Apart from forgetting to look at cable in the context of an entire household versus just the march of voltages down a wire, many “digital is digital” rants and reviews forget that a music stream has time as part of the signal. Seventy four minutes of audio on a CD has to stream into and out of a DAC in exactly 74 minutes, but can be transferred as data in seconds from a hard disk, minutes from an internet server, or just under 90 years by a man on a mountain with two flags by day, and two torches by night.  (Assuming non-stop bit-by-bit transfer at 2 bits a second). All four offer the same data, but certainly not the same musical experience.

About a year ago, I had a demonstration that a digital circuit can continue to receive and process an audibly distorted digital signal. We had a DAC in the store that had a problem with its USB input. We were playing a Michael Jackson tune, and it started out okay, but slowly became a mess, with drum beats at the wrong places, and Michael’s voice sounding like he’d been knotted up at the end of a PVC pipe. This gradual build up of error was repeatable with different sources, but only on the USB input, S/PDIF was fine. If such gross distortions can get through, what other more subtle artifacts are passing through your pristine “bits are bits digital is digital it’s either 100% or 0” audio stream right now?

I am guilty, like so many, of generalizing this “it’s either on or off” bit-level view of digital to every aspect of digital design. I assumed that the digital side of a DAC, for example, was either going to work perfectly or not work at all, and levels of quality can occur only in the analog section or in the resolution of the music files. This is untrue, as I learned last week when I went back to Copper #1 and started reading my way through Richard Murison’s “Quibbles and Bits” column—something I’d promised myself I’d do when I was slapped by the term “ladder DAC” just after RMAF 2017.

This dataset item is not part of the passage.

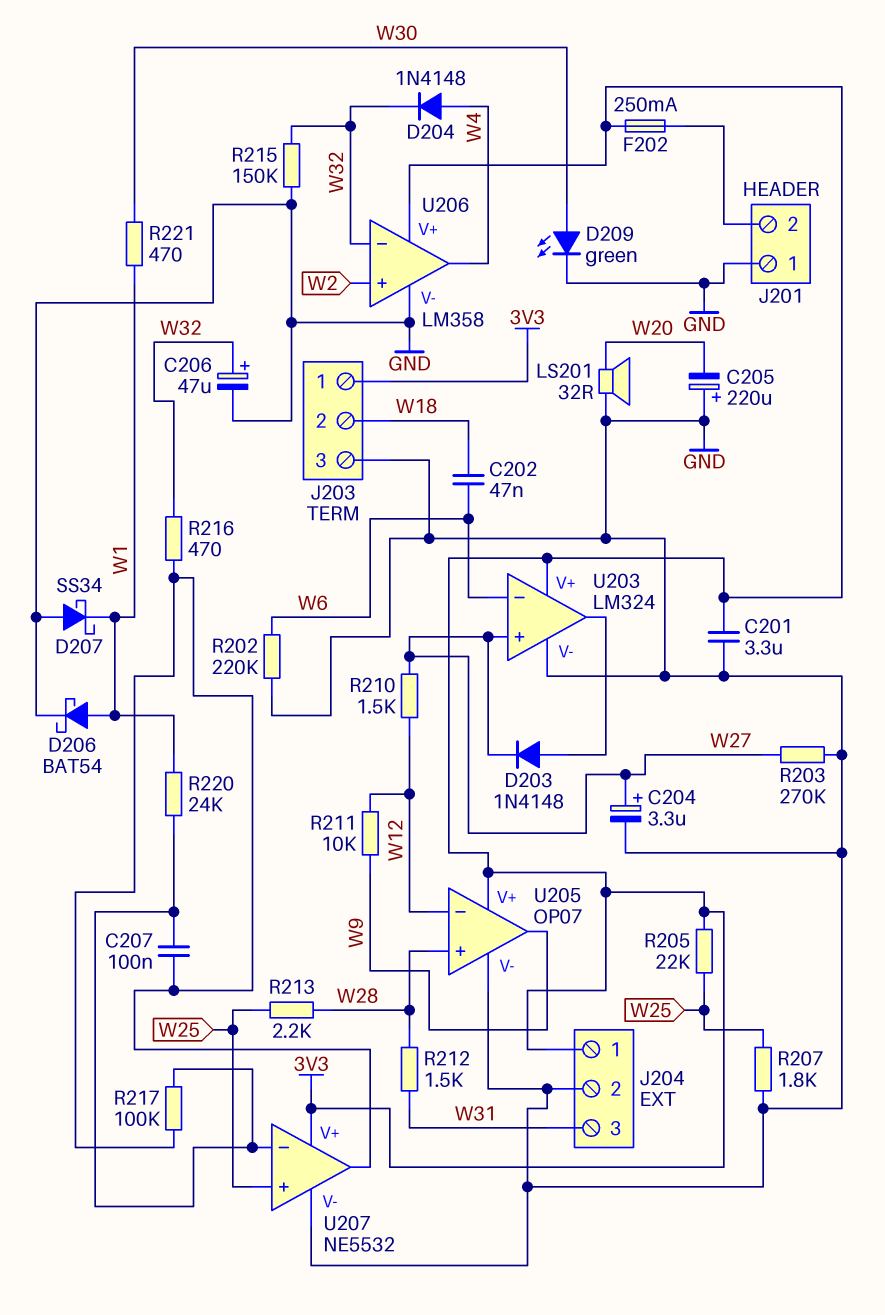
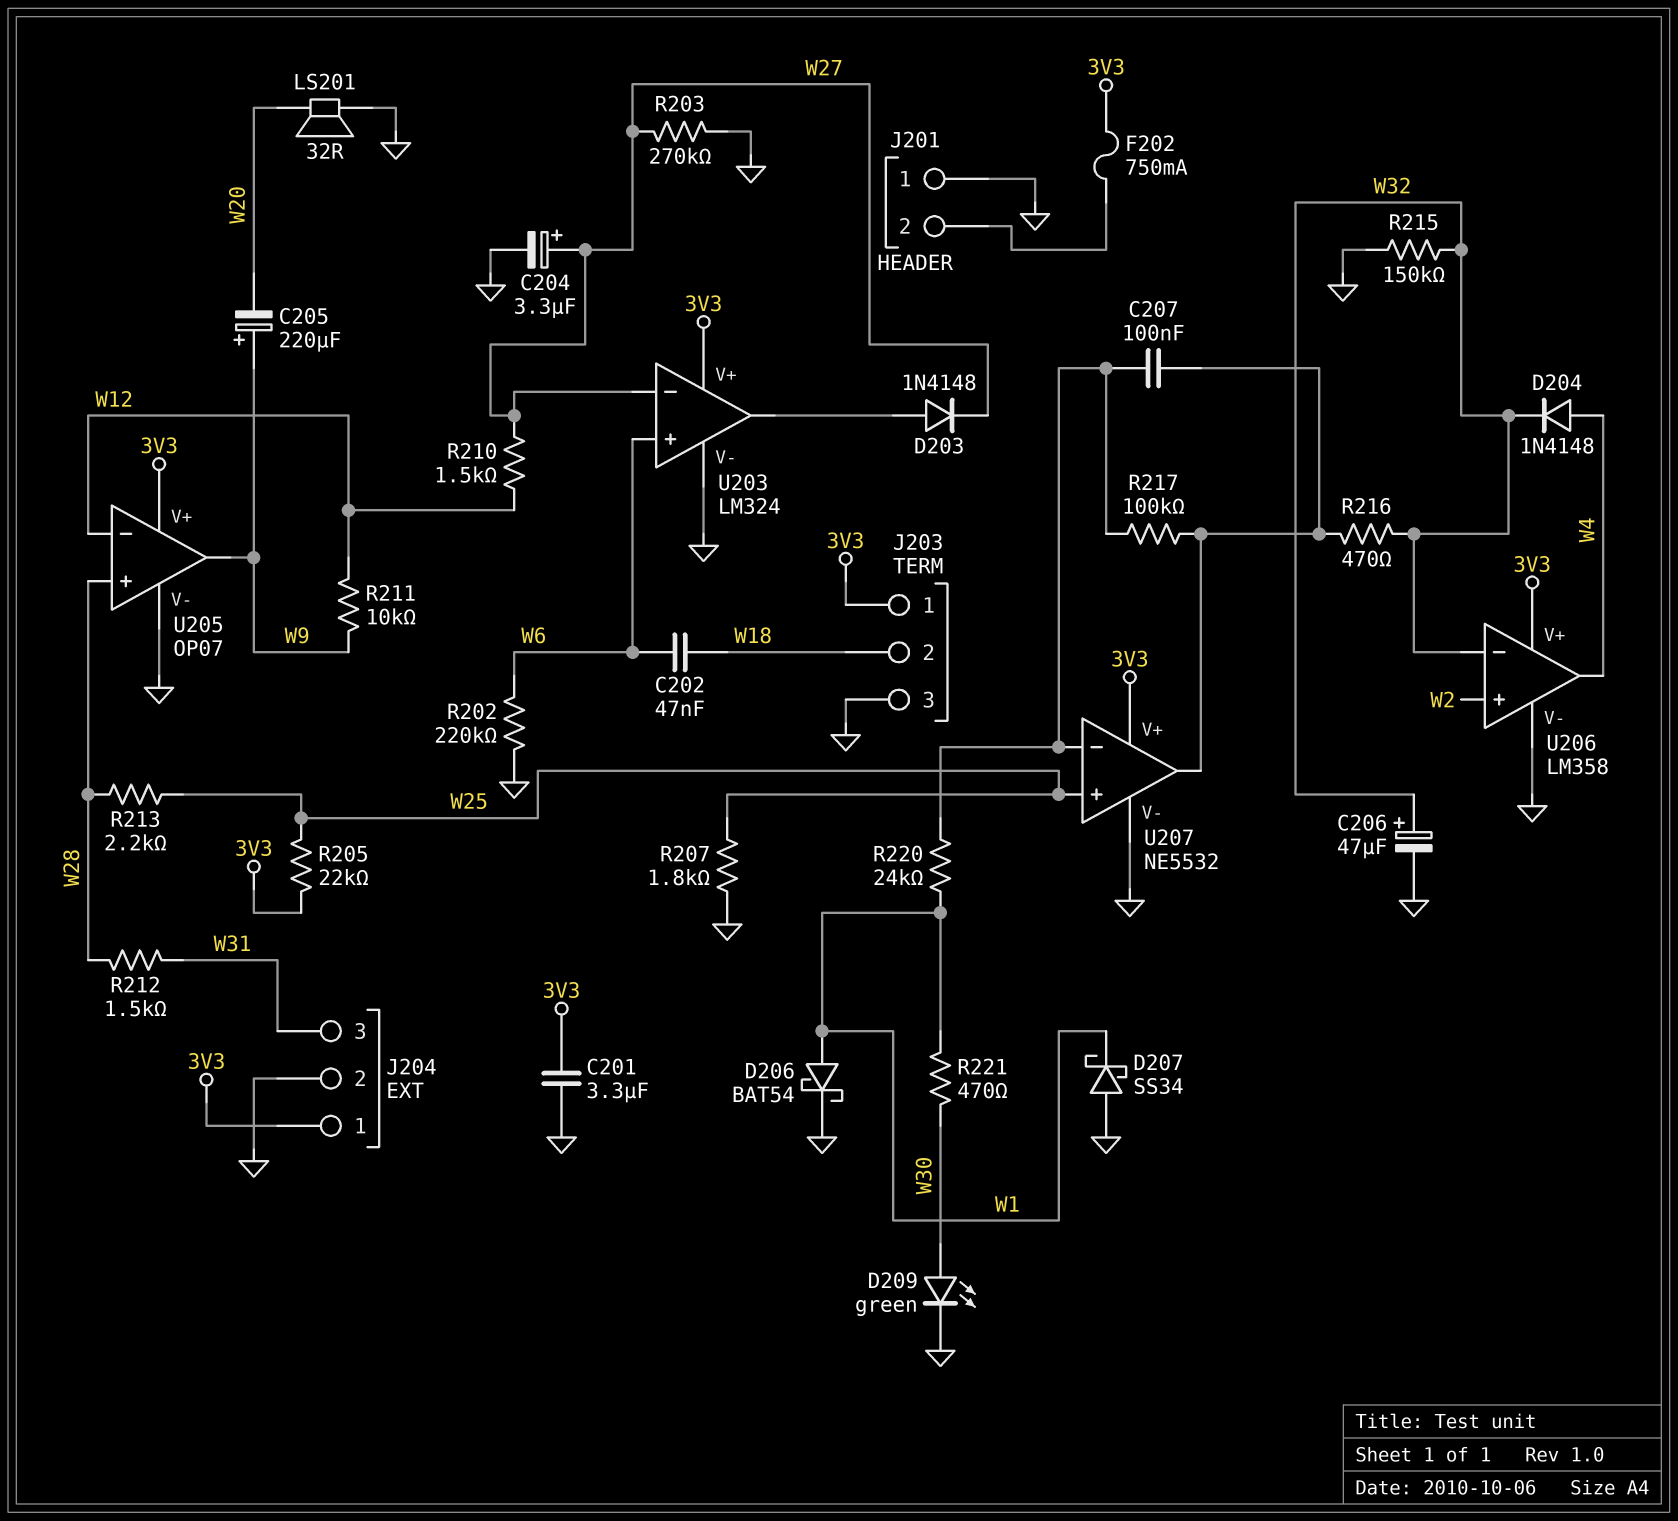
C205: 220uF (plus GND, minus W20) -> 220uF (plus W9, minus W20)
F202: 250mA (3V3, J201/2) -> 750mA (3V3, J201/2)
U203 pin in+: W27 -> W6
U203 pin in-: W6 -> W27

Reading the column and pretending to understand how a Sigma Delta Modulator works (the weak link being me, and not Richard’s clear and cogent text), I realize how much wing, spit, and prayer there is in digital circuit design. If like me, you’ve made an “impossible” upgrade to your system’s audio quality (such as when I deemed my DIY isolation platform too ugly to be on the main audio rack, and idly placed it under my NAS), then the agnostic in you should rest assured that digital may be rooted in binary, but is most certainly not black and white.